**Trecho fornecido**
Excelentíssima Senhora Ministra Vice-Presidente Rosa Weber do Supremo


Tribunal Federal, relatora da ADO n.º 59, da ADPF n.º 623 e da ADPF n.º
755,

O mundo está aflito com a guerra na Ucrânia, com a pandemia e com a


emergência climática. O cenário é de desesperança sobre o futuro da
humanidade. No Brasil, vem se instalando verdadeira guerra
socioambiental, especialmente na Amazônia, onde a destruição da floresta
e os ataques a povos indígenas e outros povos e comunidades tradicionais
crescem em velocidade assustadora. Há grave risco de irreversibilidade,
especialmente em relação à garantia do Estado de Direito e ao ponto de
não retorno (“tipping point”) no processo de degradação da Amazônia, que
pode inviabilizar os esforços mundiais contra as mudanças climáticas e
gerar a perda definitiva dos serviços ecossistêmicos prestados pela floresta,
danos irreparáveis que também estão se consolidando nos demais biomas
do país.

**Material fornecido**

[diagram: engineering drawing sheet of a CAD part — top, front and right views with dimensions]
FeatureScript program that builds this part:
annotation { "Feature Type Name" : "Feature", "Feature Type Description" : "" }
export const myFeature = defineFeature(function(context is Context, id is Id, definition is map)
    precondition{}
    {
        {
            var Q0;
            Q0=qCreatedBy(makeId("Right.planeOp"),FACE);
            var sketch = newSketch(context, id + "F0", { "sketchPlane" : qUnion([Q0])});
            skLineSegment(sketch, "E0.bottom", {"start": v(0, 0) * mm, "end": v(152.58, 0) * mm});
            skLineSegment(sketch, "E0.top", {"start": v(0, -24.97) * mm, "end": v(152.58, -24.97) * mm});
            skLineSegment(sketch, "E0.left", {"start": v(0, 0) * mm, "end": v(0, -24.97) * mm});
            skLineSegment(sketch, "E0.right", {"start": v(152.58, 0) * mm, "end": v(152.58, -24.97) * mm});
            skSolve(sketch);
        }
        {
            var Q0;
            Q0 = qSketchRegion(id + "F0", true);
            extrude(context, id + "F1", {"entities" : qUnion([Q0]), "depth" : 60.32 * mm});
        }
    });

**Enunciado da tarefa**
Responda com base no trecho fornecido:
1. De quais processos a ministra Rosa Weber é relatora?
2. Que três fatos, segundo o trecho, afligem o mundo?
3. Em relação a quais dois pontos o trecho aponta grave risco de irreversibilidade?

**Sua resposta**
1. Da ADO n.º 59, da ADPF n.º 623 e da ADPF n.º 755.
2. A guerra na Ucrânia, a pandemia e a emergência climática.
3. À garantia do Estado de Direito e ao ponto de não retorno ("tipping point") no processo de degradação da Amazônia.